Runner Up: Severance- That being said, I did really enjoy what Severance brought to the table this week, in this frosty environment which had many beats to it that are offbeat and vibrantly unique.
Best Moment Of Audio Description: Burn It Down (School Spirits)- At the end of this episode, Janet makes a choice that could have big ramifications, and we aren’t given an easy answer. The audio description did such a nice job in this moment, from her holding the match for a few extra sequences, to her sitting up against a wall like she had previously, and then the reference that Janet, who is not in her own body, was seen, so we knew when it was her body, and not her host body. Really a lot of great work in a very pivotal scene.
Runner Up: I’m On A Boat (the Recruit)- There are so many action sequences in this, but honestly, after being tossed into a river, when owen climbs aboard a random boat, the narration and description of the boat is so good. You get Owen peering in, description of him busting in a locked door, a full description of a table and chairs, with half drank/eaten food and drink, and then the whole blanket thing. Then, this scene turns into a combat sequence, with references to a hockey stick and a helmet, the repeated bashing in of someone’s head, the struggle for a gun, everything. the entire time Owen is on this boat, there is almost no dialogue, and from the smallest non-action detail, to the action packed fight, everything was terrific.

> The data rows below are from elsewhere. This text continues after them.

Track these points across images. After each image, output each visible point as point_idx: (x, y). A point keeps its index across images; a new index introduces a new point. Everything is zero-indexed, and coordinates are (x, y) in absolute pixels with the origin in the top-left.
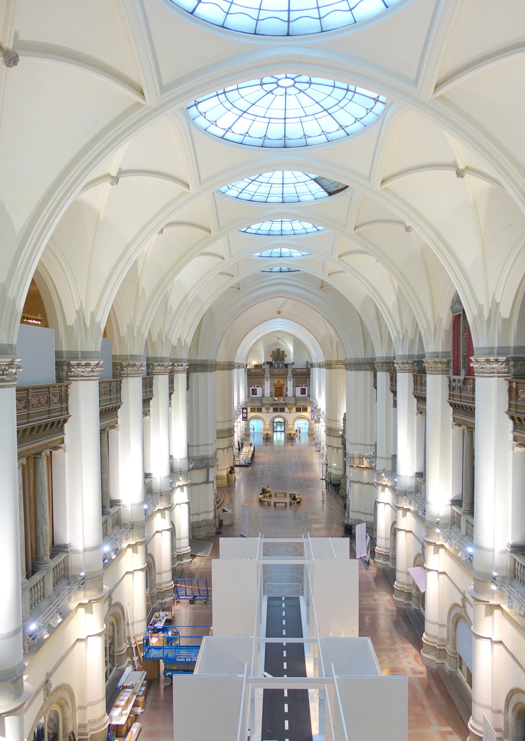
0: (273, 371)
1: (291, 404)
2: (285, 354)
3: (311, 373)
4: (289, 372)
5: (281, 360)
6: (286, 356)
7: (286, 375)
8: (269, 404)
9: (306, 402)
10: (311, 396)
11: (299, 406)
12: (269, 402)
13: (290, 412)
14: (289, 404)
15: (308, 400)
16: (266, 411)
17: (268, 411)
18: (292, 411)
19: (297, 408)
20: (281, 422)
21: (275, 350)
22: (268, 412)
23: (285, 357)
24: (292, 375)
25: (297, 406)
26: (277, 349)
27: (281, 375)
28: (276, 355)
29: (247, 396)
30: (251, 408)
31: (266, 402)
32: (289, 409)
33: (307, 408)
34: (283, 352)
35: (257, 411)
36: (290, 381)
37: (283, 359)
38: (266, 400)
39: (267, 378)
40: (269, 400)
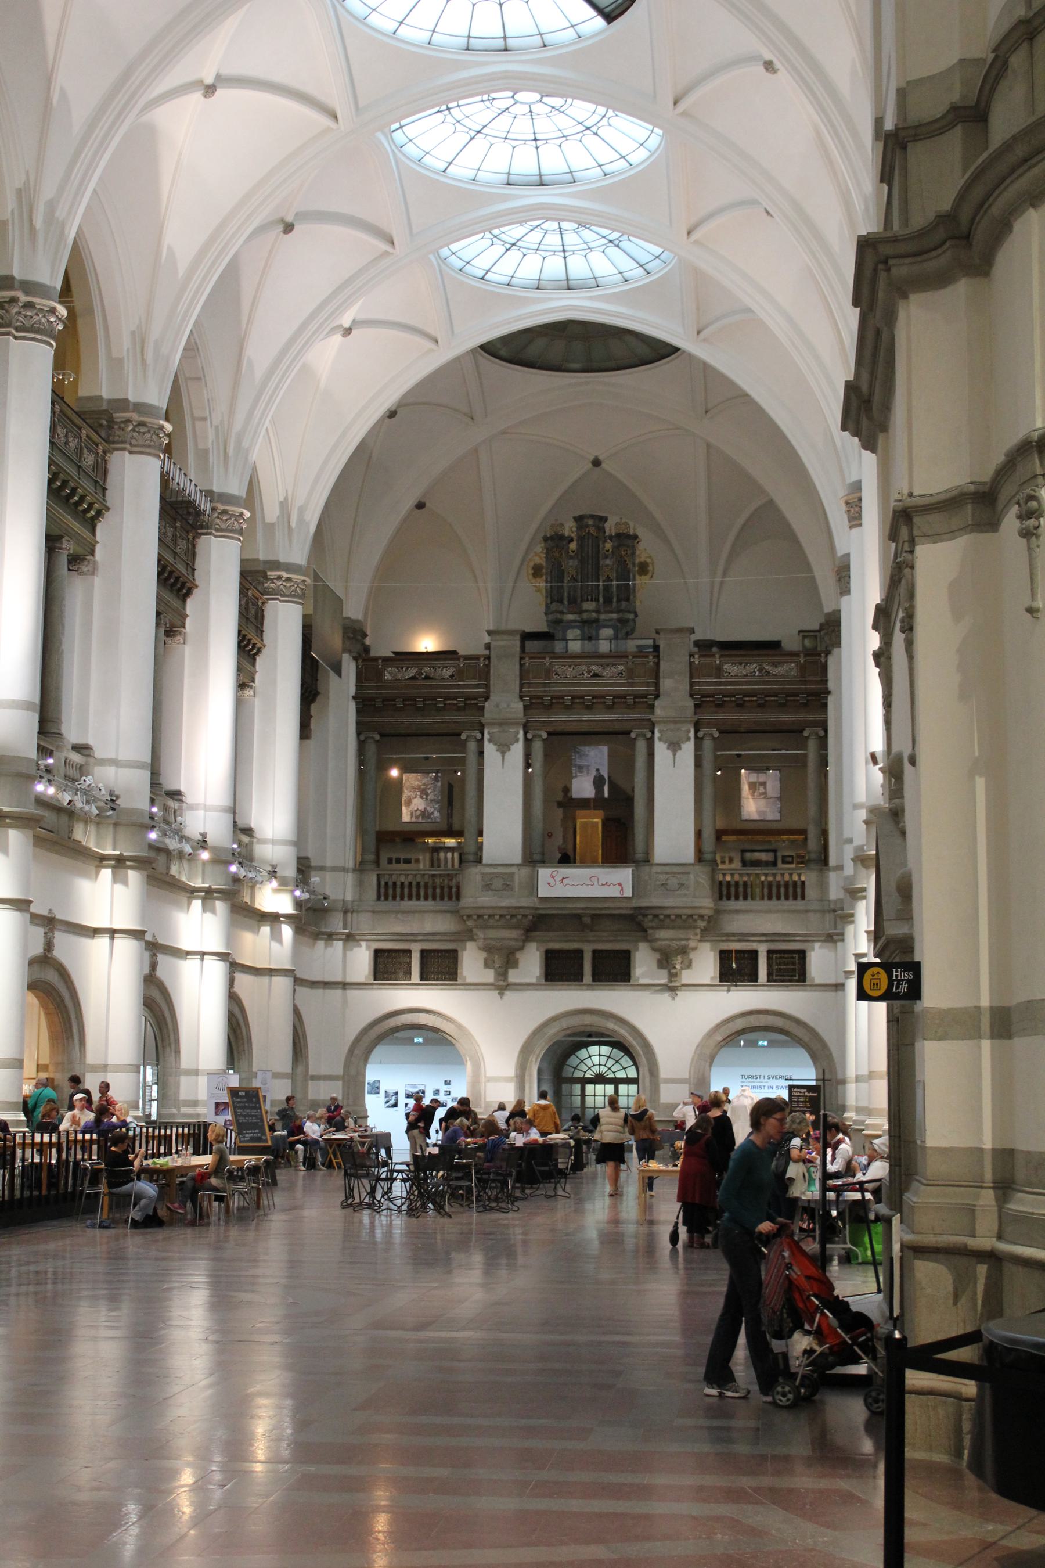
0: (548, 674)
1: (684, 921)
2: (641, 556)
3: (831, 685)
4: (666, 684)
5: (608, 601)
6: (644, 569)
7: (645, 701)
8: (508, 917)
9: (799, 904)
10: (832, 861)
11: (743, 937)
12: (505, 903)
13: (671, 989)
14: (663, 918)
15: (811, 892)
16: (489, 976)
17: (502, 974)
18: (686, 977)
19: (725, 956)
20: (616, 1082)
21: (569, 528)
22: (502, 986)
23: (640, 581)
24: (690, 703)
25: (730, 936)
26: (579, 519)
27: (610, 708)
28: (571, 565)
29: (350, 864)
30: (378, 953)
31: (488, 900)
32: (666, 960)
33: (802, 954)
34: (626, 540)
35: (425, 976)
36: (674, 746)
37: (627, 594)
38: (487, 887)
39: (502, 724)
40: (507, 887)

Worst Of- Not even the audio description, but I really didn’t like this episode of SNL. Chalamet’s monolog was poorly written for him. He loses a lot? this is his second nomination. that joke is funny if you have Glenn Close or Amy Adam’s as a host. not a 29 year old on his second Oscar nomination, who is up against Ralph Fiennes (62, 3rd nomination, no wins) and Coleman Domingo (55, 2nd nomination, no wins). Like, am I really supposed to be sad? The Oedipal Arrangement sketch felt like something someone has pitched for twenty years, and every year hears a groan. But the groan quit this year, so it made the show. Same could be said for the Dog sketch, which isn’t timely, and just could have been done at any time. It probably has been. if it took the writers of SNL fifty years to think “What if dogs could talk?” And that was the sketch they got, then I don’t know how we got to 50 years. And I think we were all excited to hear Chalamet do his thing one more time as Bob Dylan. nope. he lost his Dylan sound. Fucking Austin butler walks around still like he’s Elvis Presley, but Chalamet can’t be bothered to bring the voice back? I like the kid, but this episode was dreadful.